/RealMAN

A Real-Recorded and Annotated Microphone Array Dataset for Dynamic Speech Enhancement and Localization

Primary LanguagePython

A Real-Recorded and Annotated Microphone Array Dataset for Dynamic Speech Enhancement and Localization


Description

The Real-recorded and annotated Microphone Array speech&Noise (RealMAN) dataset provides annotated multi-channel speech and noise recordings for dynamic speech enhancement and localization:

  • A 32-channel array with high-fidelity microphones is used for recording
  • A loudspeaker is used for playing source speech signals
  • A total of 83-hour speech signals (48 hours for static speaker and 35 hours for moving speaker) are recorded in 32 different scenes, and 144 hours of background noise are recorded in 31 different scenes
  • Both speech and noise recording scenes cover various common indoor, outdoor, semi-outdoor and transportation environments
  • The azimuth angle of the loudspeaker is annotated with an omni-direction fisheye camera, and is used for the training of source localization networks
  • The direct-path signal is obtained by filtering the played speech signal with an estimated direct-path propagation filter, and is used for the training of speech enhancement networks.

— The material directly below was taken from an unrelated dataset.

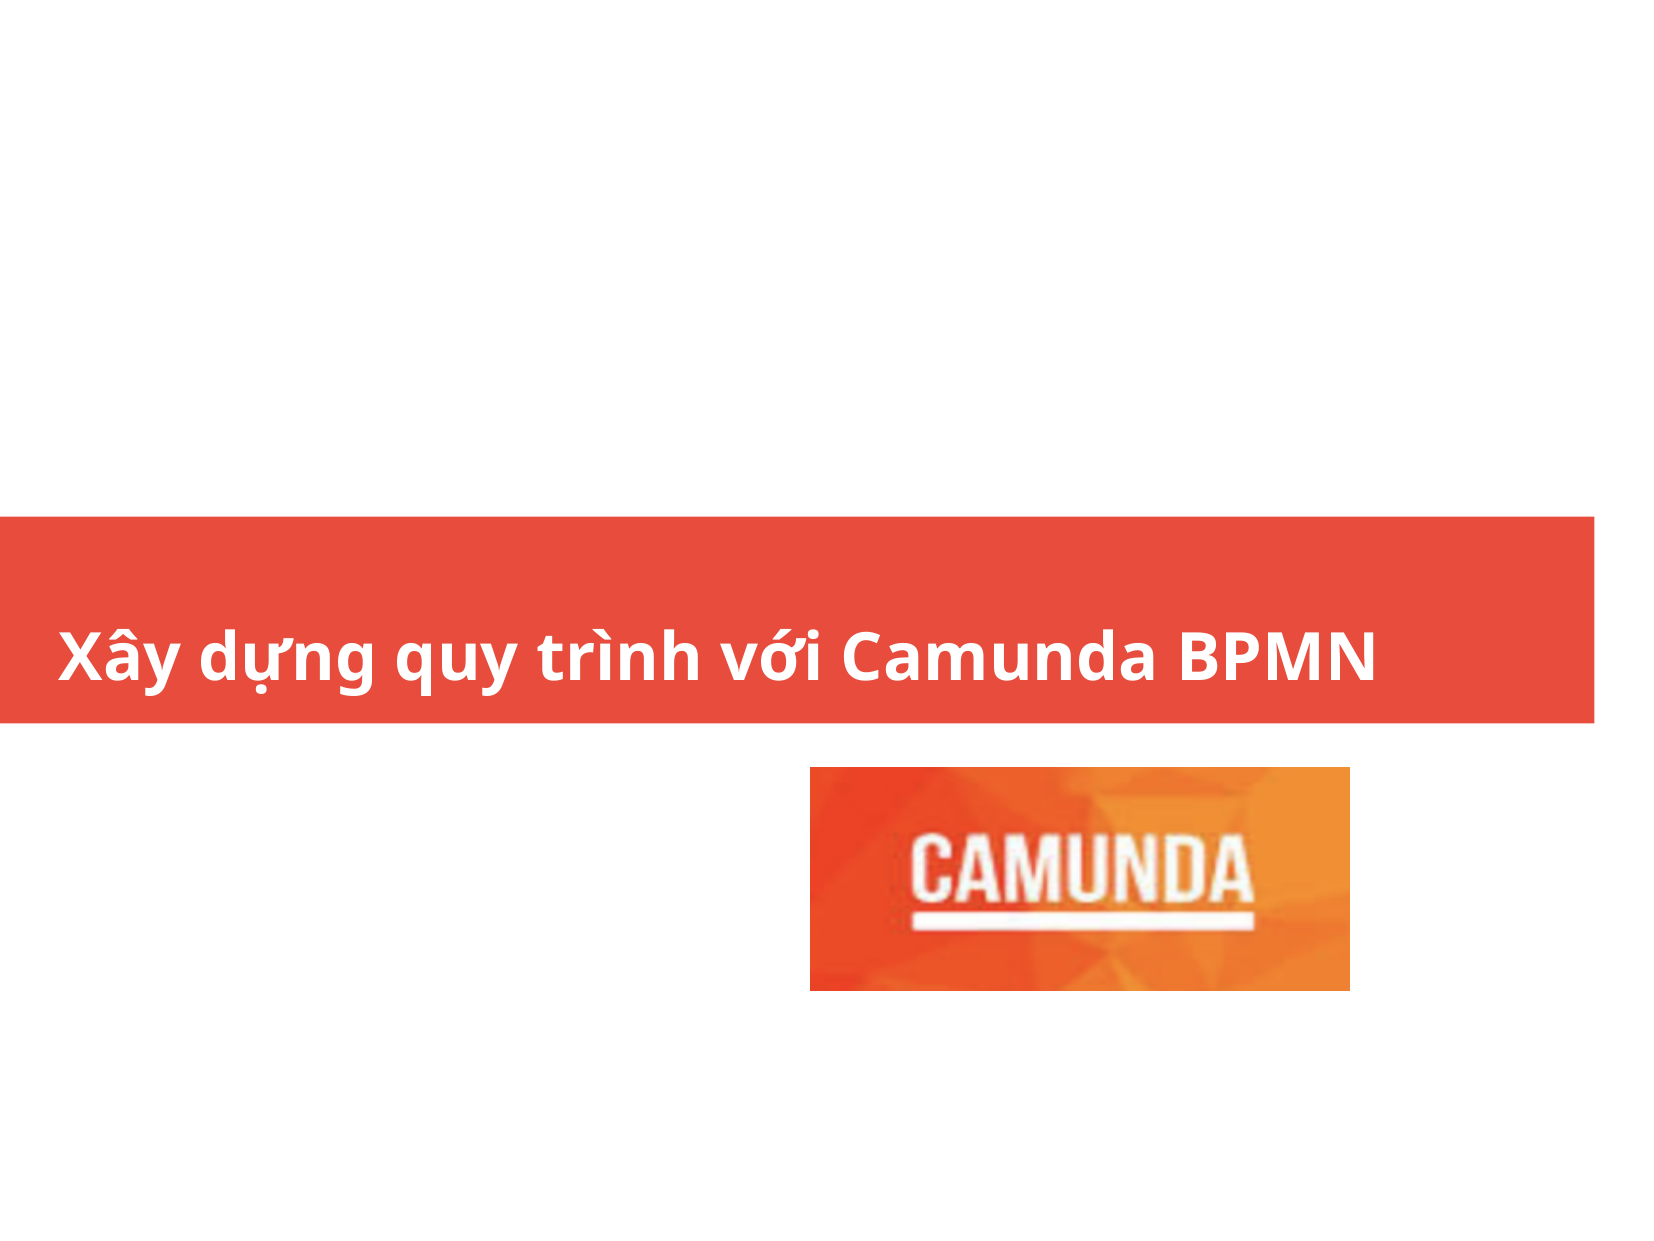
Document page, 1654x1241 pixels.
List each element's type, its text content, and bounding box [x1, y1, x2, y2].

The RealMAN dataset is valuable in two aspects:

  • Benchmark speech enhancement and localization algorithms in real scenarios
  • Offer a substantial amount of real-world training data for potentially improving the performance of real-world applications

The details of the RealMAN dataset are described in the following paper: [arXiv]

Download

To download the entire dataset, you can access: Origninal data page or AISHELL page. The dataset comprises the following components:

File Size Description
train.rar 521.76 GB The training set consisting of 36.6 hours of static speaker speech and 26.6 hours of moving speaker speech (ma_speech), 106.3 hours of noise recordings (ma_noise), 0-channel direct path speech (dp_speech) and sound source location (train_*_source_location.csv).
val_raw.rar 65.57 GB The raw validation set consisting of 4.5 hours of static speaker speech and 3.3 hours of moving speaker speech (ma_speech), 16.0 hours of noise recordings (ma_noise), 0-channel direct path speech (dp_speech) and sound source location (val_*_source_location.csv).
val.rar 25.57 GB The validation set consisting of mixed noisy speech recordings (ma_noise), 0-channel direct path speech (dp_speech), sound source location (val_*_source_location.csv).
test_raw.rar 91.75 GB The raw test set consisting of 6.9 hours of static speaker speech and 4.8 hours of moving speaker speech (ma_speech), 22.2 hours of noise recordings (ma_noise), 0-channel direct path speech (dp_speech) and sound source location (test_*_source_location.csv).
test.rar 38.02 GB The test set consisting of mixed noisy speech recordings (ma_noise), 0-channel direct path speech (dp_speech), sound source location (test_*_source_location.csv).
dataset_info.rar 127.9 MB The dataset information file including scene photos, scene information (T60, recording duration, etc), and speaker information
transcriptions.trn 2.4 MB The transcription file of speech for the dataset

The dataset is organized into the following directory structure:

RealMAN
├── transcriptions.trn
├── dataset_info
│   ├── scene_images
│   ├── scene_info.json
│   └── speaker_info.csv
└── train|val|test|val_raw|test_raw
    ├── train_moving_source_location.csv
    ├── train_static_source_location.csv
    ├── dp_speech
    │   ├── BadmintonCourt2
    │   │   ├── moving
    │   │   │   ├── 0010
    │   │   │   │   ├── TRAIN_M_BAD2_0010_0003.flac
    │   │   │   │   └── ...
    │   │   │   └── ...
    │   │   └── static
    │   └── ...
    ├── ma_speech|ma_noisy_speech
    │   ├── BadmintonCourt2
    │   │   ├── moving
    │   │   │   ├── 0010
    │   │   │   │   ├── TRAIN_M_BAD2_0010_0003_CH0.flac
    │   │   │   │   └── ...
    │   │   │   └── ...
    │   │   ├── static
    │   └── ...
    └── ma_noise

The naming convention is as follows:

# Recorded Signal
[TRAIN|VAL|TEST]_[M|S]_scene_speakerId_utteranceId_channelId.flac

# Direct-Path Signal
[TRAIN|VAL|TEST]_[M|S]_scene_speakerId_utteranceId.flac

# Source Location
[train|val|test]_[moving|static]_source_location.csv

Baseline

License

The dataset is licensed under the Creative Commons Attribution 4.0 International (CC-BY-4.0) license.